Both charts show you the yield difference between BAA graded corporate bonds and 10-year government bonds. BAA corporate traded on 08/26/09 to yield 6.42%. 10-year government bonds traded on that day to yield 3.44%. The yield difference shown on the chart amounts to 2.98%. The greater the difference between the the two the higher the risk aversion of investors who bid up safe government paper and sell risky corporate paper. This series is one of the longest running measures of risk aversion and therefore gives us a pretty accurate picture of the mood in the capital markets. The first chart shows us monthly data going back to 1925. You can see that the crisis of 2008 drove risk aversion to extremes not seen since the great depression. You can also see that we just now are entering the range of normality below 3%, where the markets have resided throughout 70 of the past 80 years. Notice that yield differences above 3% constituted the height of the crisis in 1940, 1970, 1975, 1980, 1982 and 2002. We are just leaving that area now. Looking at the second chart, I suspect that the current drop in risk aversion will not stop until we have reached the 2% level. We may not get there in a straight line but I think we will get there. If we now survey the investment landscape we see that corporations have done an outstanding job of managing their cash flow and are already returning to profitability.

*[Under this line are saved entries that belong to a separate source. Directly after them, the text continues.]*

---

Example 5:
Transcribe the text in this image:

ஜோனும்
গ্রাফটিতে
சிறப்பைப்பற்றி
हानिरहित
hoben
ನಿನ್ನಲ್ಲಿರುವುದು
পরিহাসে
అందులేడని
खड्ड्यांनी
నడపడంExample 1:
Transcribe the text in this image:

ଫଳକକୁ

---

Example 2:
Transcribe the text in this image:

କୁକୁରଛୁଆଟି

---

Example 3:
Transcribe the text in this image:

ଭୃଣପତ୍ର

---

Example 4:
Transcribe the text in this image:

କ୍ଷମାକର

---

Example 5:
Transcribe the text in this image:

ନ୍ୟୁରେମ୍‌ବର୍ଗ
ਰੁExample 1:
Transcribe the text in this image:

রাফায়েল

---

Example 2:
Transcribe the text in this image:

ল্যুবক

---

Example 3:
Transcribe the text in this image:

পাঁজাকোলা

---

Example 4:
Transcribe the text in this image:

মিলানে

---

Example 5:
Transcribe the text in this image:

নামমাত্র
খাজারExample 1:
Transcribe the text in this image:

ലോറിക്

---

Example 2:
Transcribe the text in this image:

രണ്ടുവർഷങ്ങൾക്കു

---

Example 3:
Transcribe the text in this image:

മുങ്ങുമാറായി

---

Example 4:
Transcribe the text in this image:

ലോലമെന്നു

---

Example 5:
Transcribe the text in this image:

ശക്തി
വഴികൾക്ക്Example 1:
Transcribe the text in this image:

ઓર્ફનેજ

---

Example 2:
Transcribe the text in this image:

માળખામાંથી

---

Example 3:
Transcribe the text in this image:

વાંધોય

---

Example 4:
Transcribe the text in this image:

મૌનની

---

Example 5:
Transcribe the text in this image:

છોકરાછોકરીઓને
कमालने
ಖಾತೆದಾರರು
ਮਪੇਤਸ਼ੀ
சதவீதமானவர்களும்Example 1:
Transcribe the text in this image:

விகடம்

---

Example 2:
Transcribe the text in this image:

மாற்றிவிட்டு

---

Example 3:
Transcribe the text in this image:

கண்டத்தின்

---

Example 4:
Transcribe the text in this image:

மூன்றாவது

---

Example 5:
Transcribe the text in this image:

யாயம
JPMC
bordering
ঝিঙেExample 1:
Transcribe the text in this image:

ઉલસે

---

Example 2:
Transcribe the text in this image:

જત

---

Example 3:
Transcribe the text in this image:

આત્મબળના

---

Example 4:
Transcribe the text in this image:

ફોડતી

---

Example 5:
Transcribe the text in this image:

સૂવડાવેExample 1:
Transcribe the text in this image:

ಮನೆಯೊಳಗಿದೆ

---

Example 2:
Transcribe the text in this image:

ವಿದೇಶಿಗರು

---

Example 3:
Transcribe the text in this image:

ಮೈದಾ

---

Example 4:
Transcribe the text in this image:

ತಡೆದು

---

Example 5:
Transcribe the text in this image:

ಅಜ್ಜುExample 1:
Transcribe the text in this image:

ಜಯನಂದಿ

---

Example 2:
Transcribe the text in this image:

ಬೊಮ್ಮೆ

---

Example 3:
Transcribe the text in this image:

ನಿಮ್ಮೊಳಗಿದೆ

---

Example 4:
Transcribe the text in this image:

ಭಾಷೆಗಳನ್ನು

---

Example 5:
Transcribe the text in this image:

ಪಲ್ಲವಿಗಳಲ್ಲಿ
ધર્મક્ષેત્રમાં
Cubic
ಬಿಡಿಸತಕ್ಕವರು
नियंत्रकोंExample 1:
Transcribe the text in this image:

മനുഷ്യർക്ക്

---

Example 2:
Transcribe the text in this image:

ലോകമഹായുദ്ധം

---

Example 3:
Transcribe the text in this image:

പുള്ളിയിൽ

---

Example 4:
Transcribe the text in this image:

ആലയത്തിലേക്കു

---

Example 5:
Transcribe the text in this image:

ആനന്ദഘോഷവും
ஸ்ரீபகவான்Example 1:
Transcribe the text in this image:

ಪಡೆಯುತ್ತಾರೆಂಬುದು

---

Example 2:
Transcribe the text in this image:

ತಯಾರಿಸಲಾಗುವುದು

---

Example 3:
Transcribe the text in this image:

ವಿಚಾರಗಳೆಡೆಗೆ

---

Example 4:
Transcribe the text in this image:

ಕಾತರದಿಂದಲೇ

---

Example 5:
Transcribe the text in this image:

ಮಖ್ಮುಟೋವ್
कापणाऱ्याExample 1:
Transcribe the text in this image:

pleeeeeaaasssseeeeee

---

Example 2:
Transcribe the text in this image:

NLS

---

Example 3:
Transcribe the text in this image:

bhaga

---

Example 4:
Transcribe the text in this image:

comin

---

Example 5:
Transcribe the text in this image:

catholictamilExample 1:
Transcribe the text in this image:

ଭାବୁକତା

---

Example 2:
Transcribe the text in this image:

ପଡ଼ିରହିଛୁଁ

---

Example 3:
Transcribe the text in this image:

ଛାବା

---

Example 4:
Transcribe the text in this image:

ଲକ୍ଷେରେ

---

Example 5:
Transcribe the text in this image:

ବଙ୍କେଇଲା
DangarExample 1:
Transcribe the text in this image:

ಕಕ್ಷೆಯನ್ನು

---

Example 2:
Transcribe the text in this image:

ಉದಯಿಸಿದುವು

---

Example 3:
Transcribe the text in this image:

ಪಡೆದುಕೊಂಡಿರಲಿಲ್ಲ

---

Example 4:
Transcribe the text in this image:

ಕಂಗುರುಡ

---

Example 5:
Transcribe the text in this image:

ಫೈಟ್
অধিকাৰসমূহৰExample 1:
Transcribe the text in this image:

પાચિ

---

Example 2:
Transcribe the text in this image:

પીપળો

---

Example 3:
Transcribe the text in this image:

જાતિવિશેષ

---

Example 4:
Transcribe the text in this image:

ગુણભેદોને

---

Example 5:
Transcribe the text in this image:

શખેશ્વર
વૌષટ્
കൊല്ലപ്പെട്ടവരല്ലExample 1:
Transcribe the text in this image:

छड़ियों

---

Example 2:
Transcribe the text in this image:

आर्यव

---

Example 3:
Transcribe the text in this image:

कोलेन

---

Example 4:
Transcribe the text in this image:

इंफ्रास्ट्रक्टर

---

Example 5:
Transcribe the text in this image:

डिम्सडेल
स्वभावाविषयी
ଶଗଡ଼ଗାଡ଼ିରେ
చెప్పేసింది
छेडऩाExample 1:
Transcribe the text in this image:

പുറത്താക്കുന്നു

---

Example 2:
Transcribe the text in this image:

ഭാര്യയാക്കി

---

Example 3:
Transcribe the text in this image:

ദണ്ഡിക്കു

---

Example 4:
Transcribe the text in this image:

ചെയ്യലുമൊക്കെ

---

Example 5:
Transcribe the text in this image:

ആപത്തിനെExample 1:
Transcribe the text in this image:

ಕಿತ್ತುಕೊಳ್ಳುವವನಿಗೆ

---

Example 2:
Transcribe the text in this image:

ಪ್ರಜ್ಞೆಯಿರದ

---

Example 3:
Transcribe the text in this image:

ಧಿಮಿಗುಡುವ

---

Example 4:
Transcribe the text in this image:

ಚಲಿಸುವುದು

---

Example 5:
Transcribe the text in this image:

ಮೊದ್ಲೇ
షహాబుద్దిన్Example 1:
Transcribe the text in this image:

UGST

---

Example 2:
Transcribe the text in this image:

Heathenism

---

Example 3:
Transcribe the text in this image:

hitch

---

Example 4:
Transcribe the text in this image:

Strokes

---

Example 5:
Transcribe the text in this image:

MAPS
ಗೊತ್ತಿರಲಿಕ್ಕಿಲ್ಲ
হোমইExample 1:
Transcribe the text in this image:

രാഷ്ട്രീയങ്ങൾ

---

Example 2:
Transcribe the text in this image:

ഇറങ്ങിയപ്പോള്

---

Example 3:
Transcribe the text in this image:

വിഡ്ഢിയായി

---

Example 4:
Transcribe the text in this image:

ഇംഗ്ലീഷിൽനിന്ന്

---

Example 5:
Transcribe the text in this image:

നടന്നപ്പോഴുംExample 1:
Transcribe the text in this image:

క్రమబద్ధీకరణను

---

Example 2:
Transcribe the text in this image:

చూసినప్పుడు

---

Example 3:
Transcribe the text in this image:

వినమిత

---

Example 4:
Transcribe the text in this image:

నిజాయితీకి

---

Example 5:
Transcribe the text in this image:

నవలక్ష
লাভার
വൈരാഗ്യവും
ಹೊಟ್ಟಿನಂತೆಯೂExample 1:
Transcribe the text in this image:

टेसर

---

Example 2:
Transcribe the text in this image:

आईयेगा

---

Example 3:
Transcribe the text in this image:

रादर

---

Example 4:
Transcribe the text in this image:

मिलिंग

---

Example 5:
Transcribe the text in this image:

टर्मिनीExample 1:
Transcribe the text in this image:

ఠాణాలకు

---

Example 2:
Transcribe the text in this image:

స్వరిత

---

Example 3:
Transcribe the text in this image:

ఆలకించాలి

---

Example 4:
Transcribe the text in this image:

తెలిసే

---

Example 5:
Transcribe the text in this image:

Technology and a better understanding of the business cycle has certainly empowered the average business manager more than ever before. They do what it takes, quicker than ever before. That also may mean that they could shift from firing to hiring quicker than ever before. I think it entirely possible that we have seen the top in the U-3 unemployment numbers already. Lastly, this stock market is not reflecting a sick currency. If the U.S. economy experiences a real recovery next year, tax receipts will rise and federal outlays will begin to fall, the budget "crisis" will begin to pass and the rationale for a dollar crisis will pass along with it. That would anger certain bears even more than you can imagine.
Hermann Vohs
"If we insist on being as sure as is conceivable... we must be content to creep along the ground, and can never soar."
"We can believe what we choose. We are answerable for what we choose to believe."